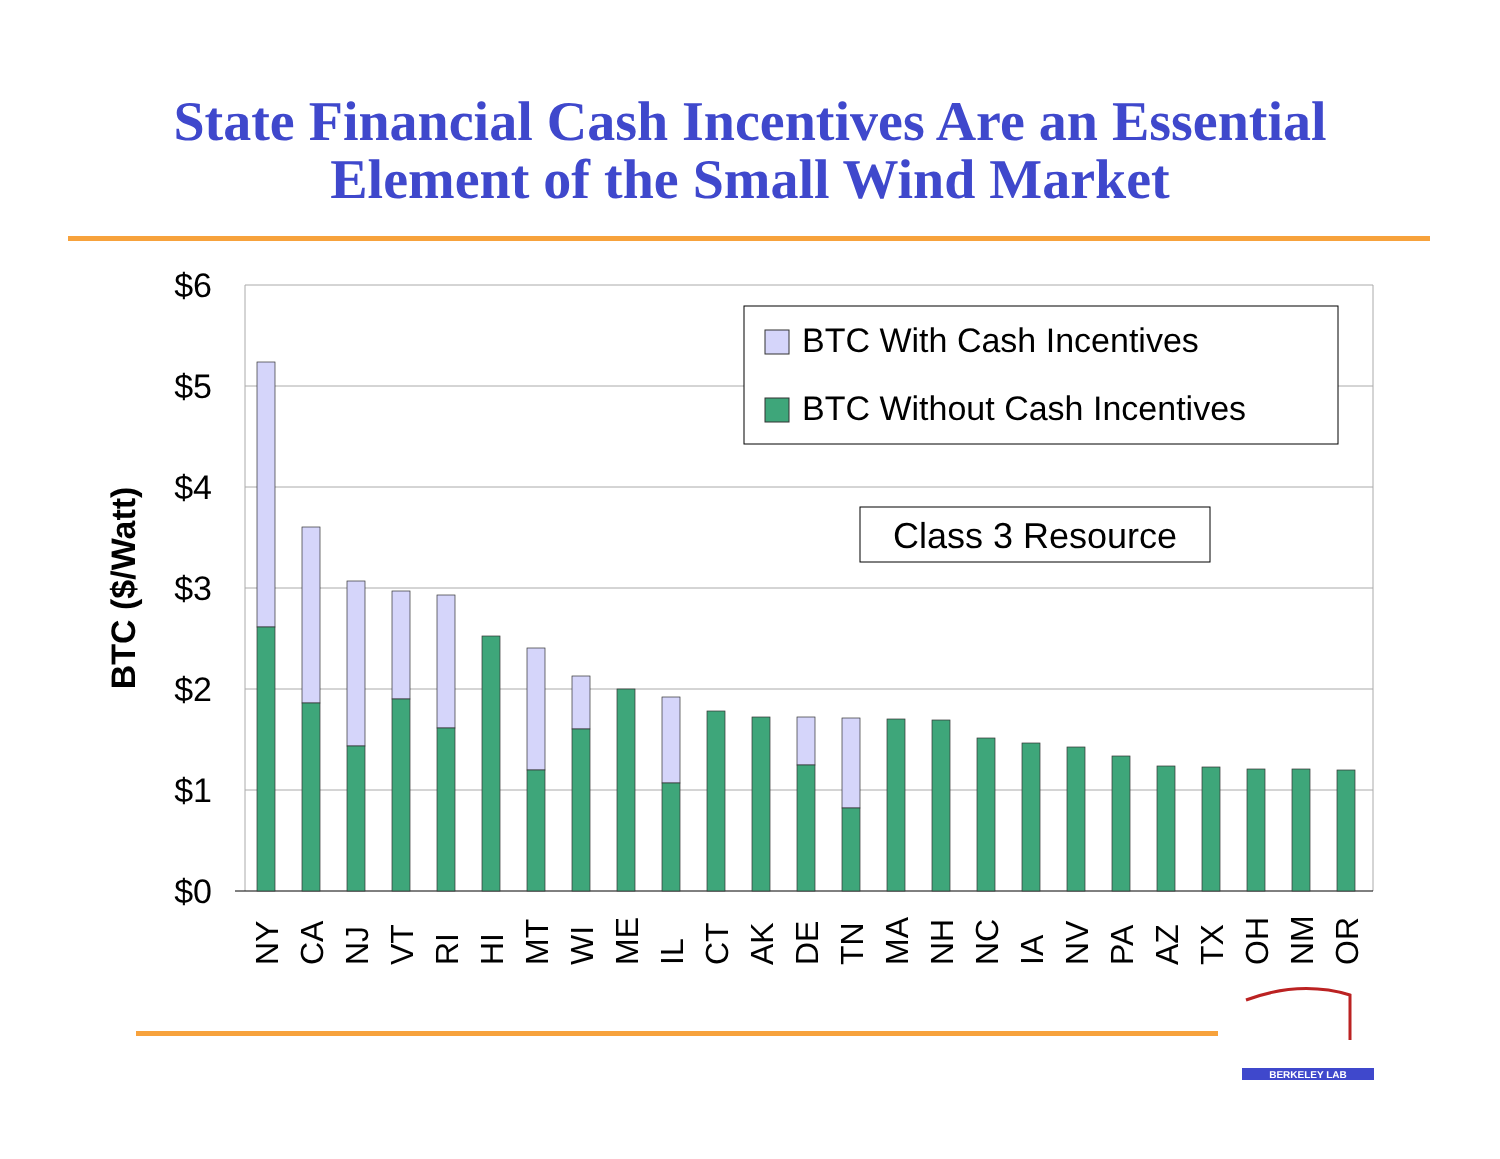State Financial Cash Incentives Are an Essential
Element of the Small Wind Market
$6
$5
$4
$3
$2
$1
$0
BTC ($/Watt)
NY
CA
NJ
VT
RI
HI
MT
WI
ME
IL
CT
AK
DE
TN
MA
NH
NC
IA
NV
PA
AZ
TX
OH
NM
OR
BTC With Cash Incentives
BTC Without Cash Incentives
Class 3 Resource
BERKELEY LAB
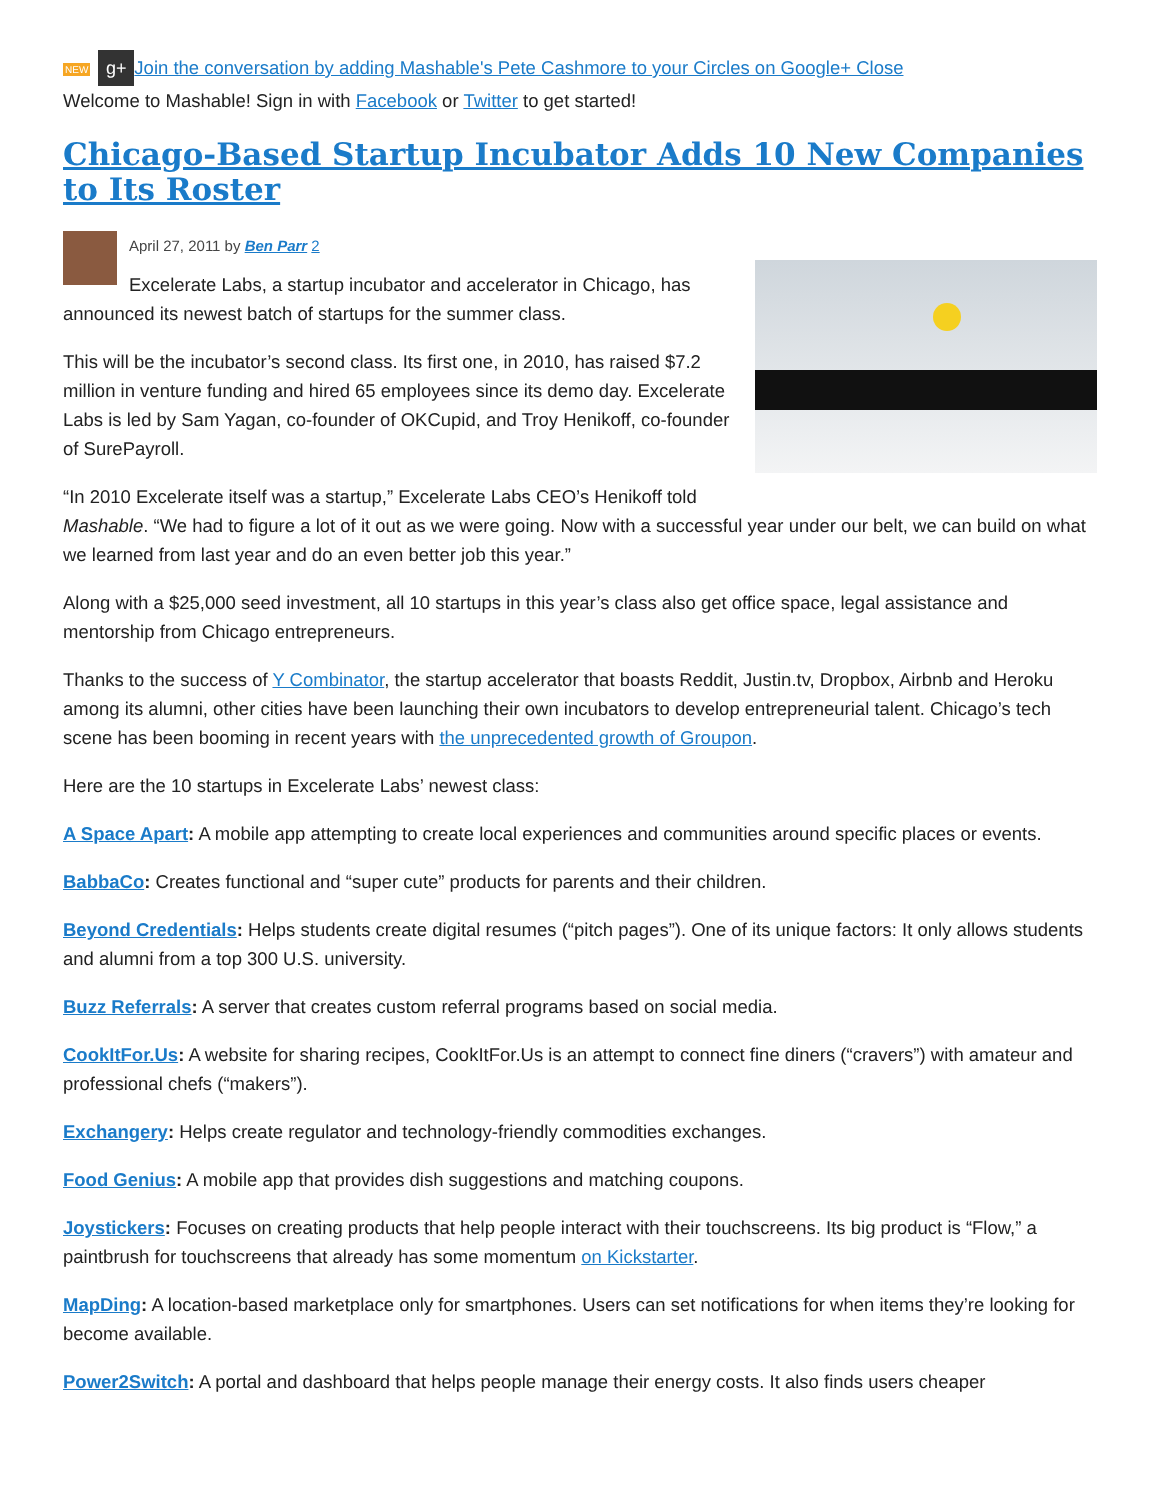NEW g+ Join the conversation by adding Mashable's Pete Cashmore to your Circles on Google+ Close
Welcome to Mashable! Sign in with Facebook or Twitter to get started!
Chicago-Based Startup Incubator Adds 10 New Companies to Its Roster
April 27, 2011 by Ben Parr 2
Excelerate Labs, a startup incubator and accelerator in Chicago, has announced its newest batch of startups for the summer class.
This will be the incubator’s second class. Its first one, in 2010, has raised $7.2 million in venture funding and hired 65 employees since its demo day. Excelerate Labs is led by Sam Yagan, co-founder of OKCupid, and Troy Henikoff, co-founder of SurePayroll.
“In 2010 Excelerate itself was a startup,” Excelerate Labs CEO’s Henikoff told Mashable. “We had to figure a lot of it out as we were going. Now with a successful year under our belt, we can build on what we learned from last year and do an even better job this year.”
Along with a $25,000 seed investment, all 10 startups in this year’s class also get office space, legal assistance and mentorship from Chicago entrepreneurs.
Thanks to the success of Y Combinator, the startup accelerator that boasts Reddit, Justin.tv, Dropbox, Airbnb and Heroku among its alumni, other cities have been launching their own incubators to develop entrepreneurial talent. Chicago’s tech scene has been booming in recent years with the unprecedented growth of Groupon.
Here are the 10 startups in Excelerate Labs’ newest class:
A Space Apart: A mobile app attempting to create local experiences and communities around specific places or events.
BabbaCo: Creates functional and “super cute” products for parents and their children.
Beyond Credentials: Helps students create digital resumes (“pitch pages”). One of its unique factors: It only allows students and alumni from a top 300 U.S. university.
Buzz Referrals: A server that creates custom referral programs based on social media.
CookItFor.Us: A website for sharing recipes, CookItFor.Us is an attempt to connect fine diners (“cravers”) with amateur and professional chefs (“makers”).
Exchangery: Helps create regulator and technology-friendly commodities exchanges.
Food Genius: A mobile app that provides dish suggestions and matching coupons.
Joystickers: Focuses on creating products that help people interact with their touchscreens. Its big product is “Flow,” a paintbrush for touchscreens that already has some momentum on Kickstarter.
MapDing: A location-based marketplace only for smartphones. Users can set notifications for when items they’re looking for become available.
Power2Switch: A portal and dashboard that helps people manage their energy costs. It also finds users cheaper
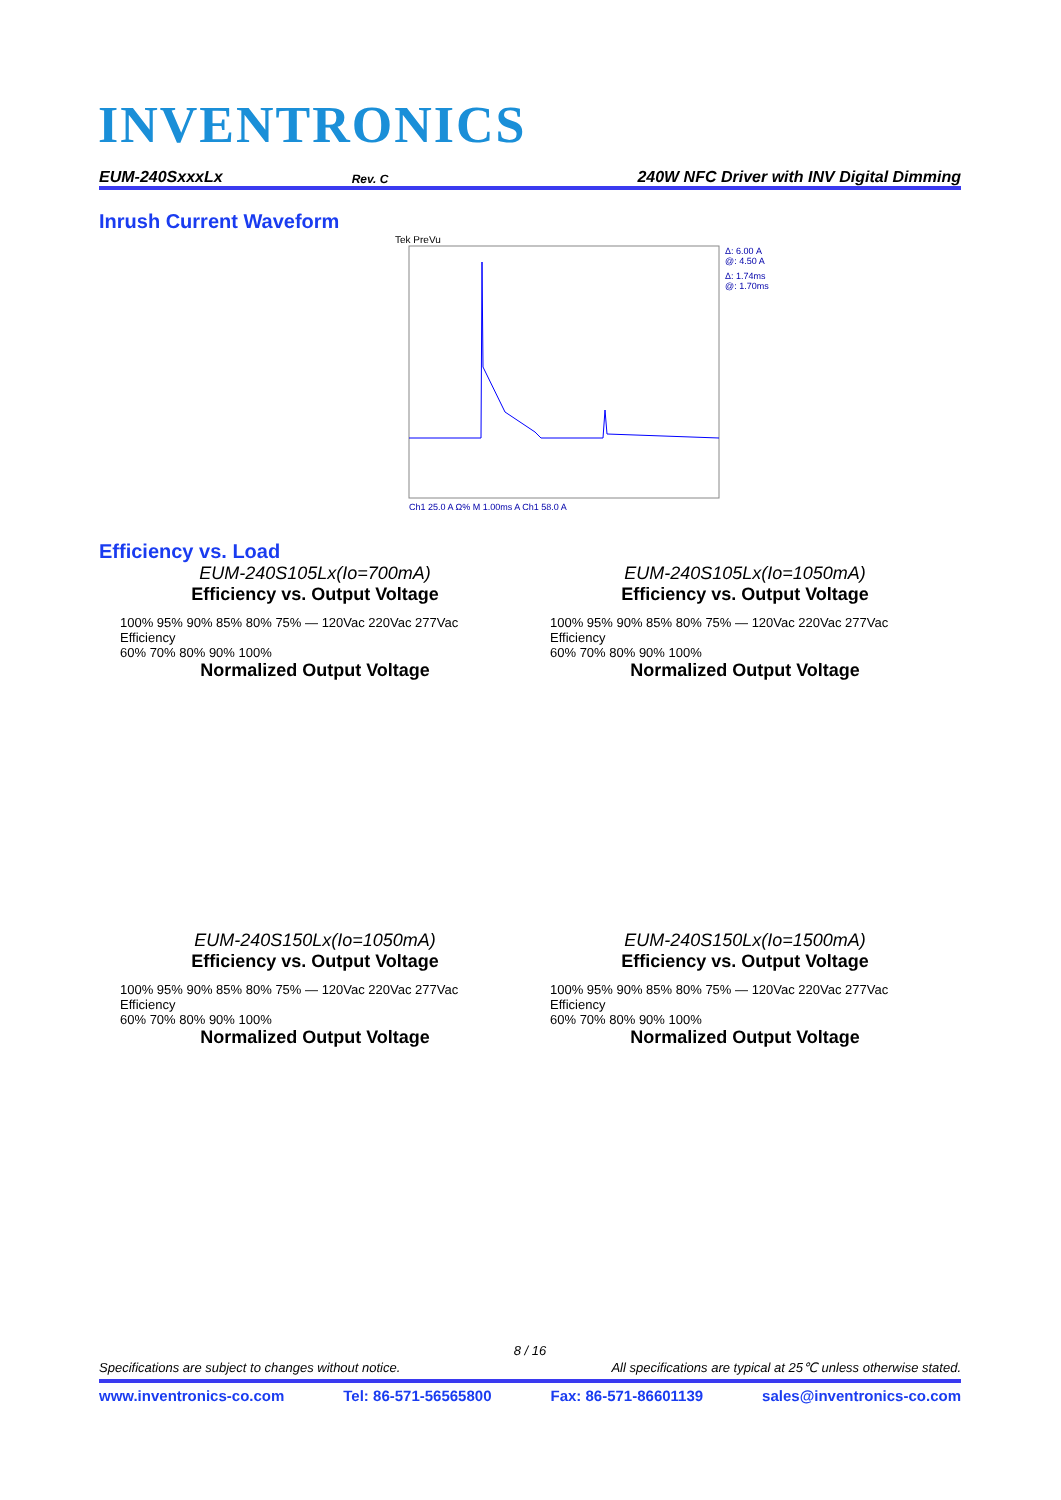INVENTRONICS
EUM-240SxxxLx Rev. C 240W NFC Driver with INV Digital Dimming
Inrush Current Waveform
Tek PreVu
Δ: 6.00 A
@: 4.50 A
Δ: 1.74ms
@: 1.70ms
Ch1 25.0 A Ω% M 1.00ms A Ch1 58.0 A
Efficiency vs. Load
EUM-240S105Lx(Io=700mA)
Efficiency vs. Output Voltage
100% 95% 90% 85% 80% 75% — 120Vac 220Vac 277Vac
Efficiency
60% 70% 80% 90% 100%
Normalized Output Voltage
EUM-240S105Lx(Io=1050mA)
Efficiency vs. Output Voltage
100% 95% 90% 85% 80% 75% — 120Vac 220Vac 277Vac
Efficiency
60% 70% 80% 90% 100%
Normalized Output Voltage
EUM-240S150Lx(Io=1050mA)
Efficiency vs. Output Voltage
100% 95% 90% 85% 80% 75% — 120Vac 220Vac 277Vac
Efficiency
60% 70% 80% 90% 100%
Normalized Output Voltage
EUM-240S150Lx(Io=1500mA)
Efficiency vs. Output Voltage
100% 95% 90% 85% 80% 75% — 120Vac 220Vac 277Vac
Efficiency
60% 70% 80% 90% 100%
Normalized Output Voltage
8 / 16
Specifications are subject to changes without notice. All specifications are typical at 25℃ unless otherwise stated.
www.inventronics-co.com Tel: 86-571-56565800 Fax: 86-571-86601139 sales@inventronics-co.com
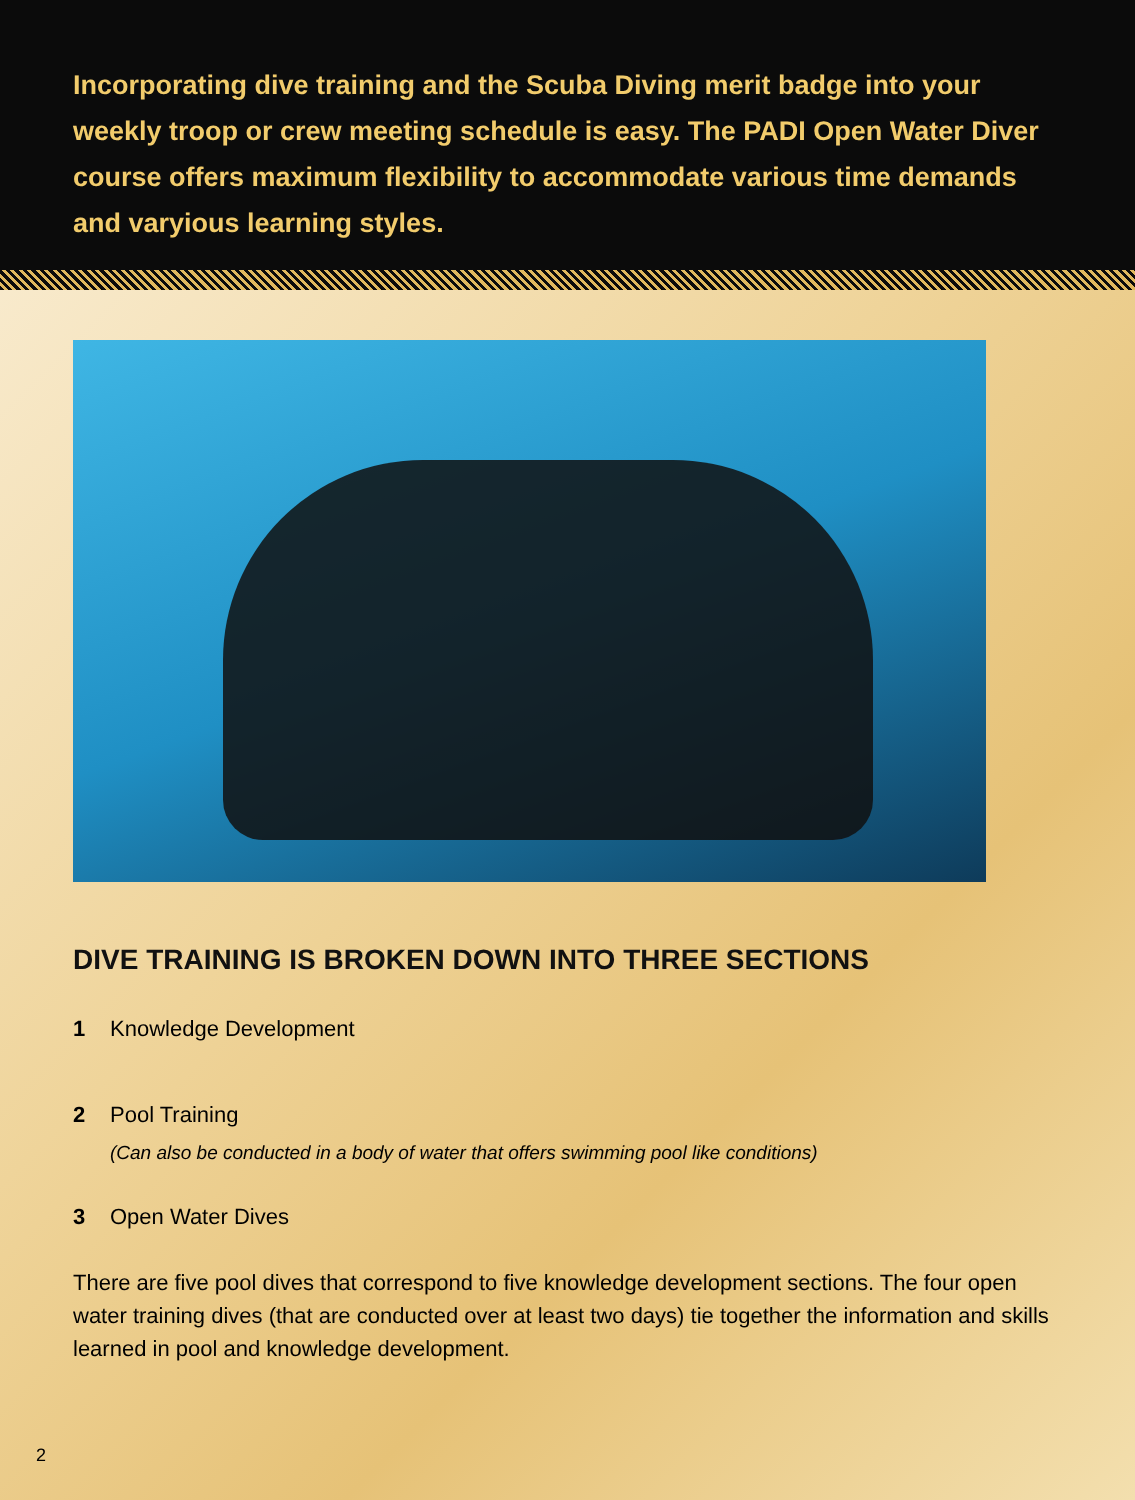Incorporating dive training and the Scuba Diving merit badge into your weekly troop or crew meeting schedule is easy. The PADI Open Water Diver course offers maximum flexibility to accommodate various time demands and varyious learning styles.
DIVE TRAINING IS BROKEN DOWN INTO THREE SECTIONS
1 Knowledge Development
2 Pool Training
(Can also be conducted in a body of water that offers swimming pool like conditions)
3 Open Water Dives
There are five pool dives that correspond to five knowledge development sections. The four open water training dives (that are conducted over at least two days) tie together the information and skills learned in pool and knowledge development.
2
* * *
• [TASK GOAL]:
Nothing in the entries above should change when they are printed again, except that the pictures are dropped.

• [REPLY]:
State Financial Cash Incentives Are an Essential
Element of the Small Wind Market
$6
$5
$4
$3
$2
$1
$0
BTC ($/Watt)
NY
CA
NJ
VT
RI
HI
MT
WI
ME
IL
CT
AK
DE
TN
MA
NH
NC
IA
NV
PA
AZ
TX
OH
NM
OR
BTC With Cash Incentives
BTC Without Cash Incentives
Class 3 Resource
BERKELEY LAB
NEW g+ Join the conversation by adding Mashable's Pete Cashmore to your Circles on Google+ Close
Welcome to Mashable! Sign in with Facebook or Twitter to get started!
Chicago-Based Startup Incubator Adds 10 New Companies to Its Roster
April 27, 2011 by Ben Parr 2
Excelerate Labs, a startup incubator and accelerator in Chicago, has announced its newest batch of startups for the summer class.
This will be the incubator’s second class. Its first one, in 2010, has raised $7.2 million in venture funding and hired 65 employees since its demo day. Excelerate Labs is led by Sam Yagan, co-founder of OKCupid, and Troy Henikoff, co-founder of SurePayroll.
“In 2010 Excelerate itself was a startup,” Excelerate Labs CEO’s Henikoff told Mashable. “We had to figure a lot of it out as we were going. Now with a successful year under our belt, we can build on what we learned from last year and do an even better job this year.”
Along with a $25,000 seed investment, all 10 startups in this year’s class also get office space, legal assistance and mentorship from Chicago entrepreneurs.
Thanks to the success of Y Combinator, the startup accelerator that boasts Reddit, Justin.tv, Dropbox, Airbnb and Heroku among its alumni, other cities have been launching their own incubators to develop entrepreneurial talent. Chicago’s tech scene has been booming in recent years with the unprecedented growth of Groupon.
Here are the 10 startups in Excelerate Labs’ newest class:
A Space Apart: A mobile app attempting to create local experiences and communities around specific places or events.
BabbaCo: Creates functional and “super cute” products for parents and their children.
Beyond Credentials: Helps students create digital resumes (“pitch pages”). One of its unique factors: It only allows students and alumni from a top 300 U.S. university.
Buzz Referrals: A server that creates custom referral programs based on social media.
CookItFor.Us: A website for sharing recipes, CookItFor.Us is an attempt to connect fine diners (“cravers”) with amateur and professional chefs (“makers”).
Exchangery: Helps create regulator and technology-friendly commodities exchanges.
Food Genius: A mobile app that provides dish suggestions and matching coupons.
Joystickers: Focuses on creating products that help people interact with their touchscreens. Its big product is “Flow,” a paintbrush for touchscreens that already has some momentum on Kickstarter.
MapDing: A location-based marketplace only for smartphones. Users can set notifications for when items they’re looking for become available.
Power2Switch: A portal and dashboard that helps people manage their energy costs. It also finds users cheaper
INVENTRONICS
EUM-240SxxxLx Rev. C 240W NFC Driver with INV Digital Dimming
Inrush Current Waveform
Tek PreVu
Δ: 6.00 A
@: 4.50 A
Δ: 1.74ms
@: 1.70ms
Ch1 25.0 A Ω% M 1.00ms A Ch1 58.0 A
Efficiency vs. Load
EUM-240S105Lx(Io=700mA)
Efficiency vs. Output Voltage
100% 95% 90% 85% 80% 75% — 120Vac 220Vac 277Vac
Efficiency
60% 70% 80% 90% 100%
Normalized Output Voltage
EUM-240S105Lx(Io=1050mA)
Efficiency vs. Output Voltage
100% 95% 90% 85% 80% 75% — 120Vac 220Vac 277Vac
Efficiency
60% 70% 80% 90% 100%
Normalized Output Voltage
EUM-240S150Lx(Io=1050mA)
Efficiency vs. Output Voltage
100% 95% 90% 85% 80% 75% — 120Vac 220Vac 277Vac
Efficiency
60% 70% 80% 90% 100%
Normalized Output Voltage
EUM-240S150Lx(Io=1500mA)
Efficiency vs. Output Voltage
100% 95% 90% 85% 80% 75% — 120Vac 220Vac 277Vac
Efficiency
60% 70% 80% 90% 100%
Normalized Output Voltage
8 / 16
Specifications are subject to changes without notice. All specifications are typical at 25℃ unless otherwise stated.
www.inventronics-co.com Tel: 86-571-56565800 Fax: 86-571-86601139 sales@inventronics-co.com
Incorporating dive training and the Scuba Diving merit badge into your weekly troop or crew meeting schedule is easy. The PADI Open Water Diver course offers maximum flexibility to accommodate various time demands and varyious learning styles.
DIVE TRAINING IS BROKEN DOWN INTO THREE SECTIONS
1 Knowledge Development
2 Pool Training
(Can also be conducted in a body of water that offers swimming pool like conditions)
3 Open Water Dives
There are five pool dives that correspond to five knowledge development sections. The four open water training dives (that are conducted over at least two days) tie together the information and skills learned in pool and knowledge development.
2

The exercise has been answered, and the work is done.